■ **Required work**: Transcribe, exactly as they appear, only the lines from the one holding "Ländern dieser Welt." through the end of the entries below.

■ **Provided material**:
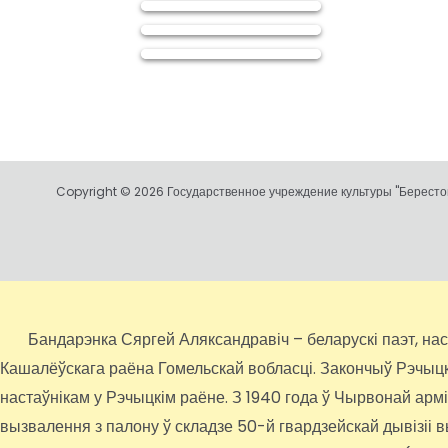
Copyright © 2026 Государственное учреждение культуры "Берестов
Бандарэнка Сяргей Аляксандравіч – беларускі паэт, настаў
Кашалёўскага раёна Гомельскай вобласці. Закончыў Рэчыцкае
настаўнікам у Рэчыцкім раёне. З 1940 года ў Чырвонай арм
вызвалення з палону ў складзе 50-й гвардзейскай дывізіі 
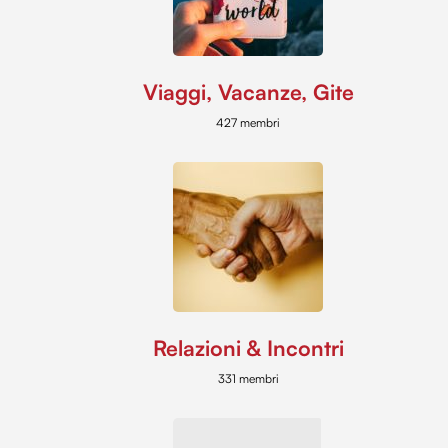
Viaggi, Vacanze, Gite
427 membri
Relazioni & Incontri
331 membri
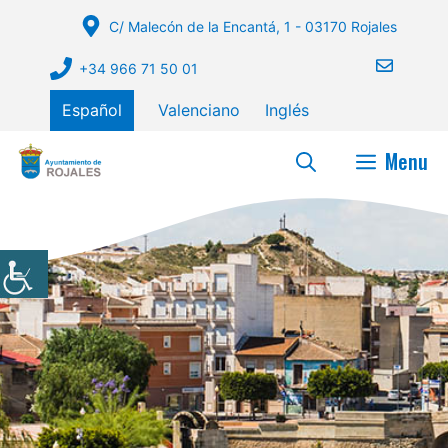
Saltar
C/ Malecón de la Encantá, 1 - 03170 Rojales
al
contenido
+34 966 71 50 01
Español
Valenciano
Inglés
Menu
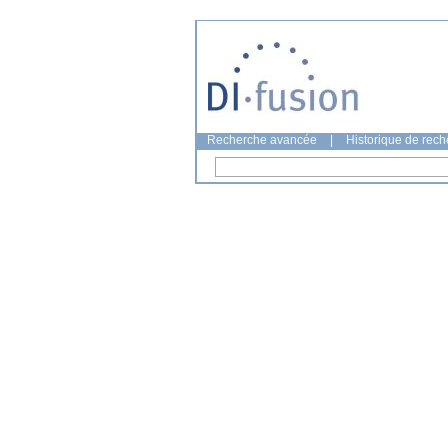
Recherche avancée
|
Historique de rec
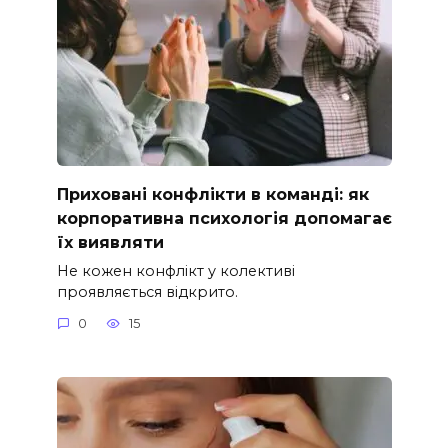
Приховані конфлікти в команді: як
корпоративна психологія допомагає
їх виявляти
Не кожен конфлікт у колективі
проявляється відкрито.
0
15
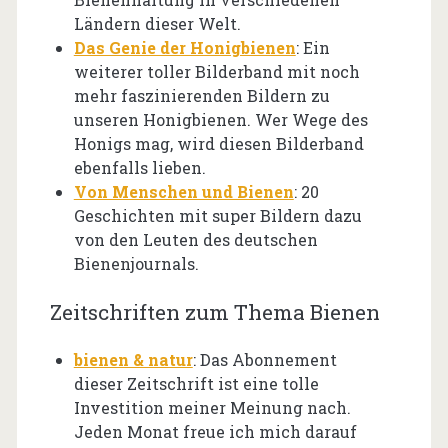
Ländern dieser Welt.
Das Genie der Honigbienen
: Ein
weiterer toller Bilderband mit noch
mehr faszinierenden Bildern zu
unseren Honigbienen. Wer Wege des
Honigs mag, wird diesen Bilderband
ebenfalls lieben.
Von Menschen und Bienen
: 20
Geschichten mit super Bildern dazu
von den Leuten des deutschen
Bienenjournals.
Zeitschriften zum Thema Bienen
bienen & natur
: Das Abonnement
dieser Zeitschrift ist eine tolle
Investition meiner Meinung nach.
Jeden Monat freue ich mich darauf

■ **Response to the exercise**:
Ländern dieser Welt.
Das Genie der Honigbienen
: Ein
weiterer toller Bilderband mit noch
mehr faszinierenden Bildern zu
unseren Honigbienen. Wer Wege des
Honigs mag, wird diesen Bilderband
ebenfalls lieben.
Von Menschen und Bienen
: 20
Geschichten mit super Bildern dazu
von den Leuten des deutschen
Bienenjournals.
Zeitschriften zum Thema Bienen
bienen & natur
: Das Abonnement
dieser Zeitschrift ist eine tolle
Investition meiner Meinung nach.
Jeden Monat freue ich mich darauf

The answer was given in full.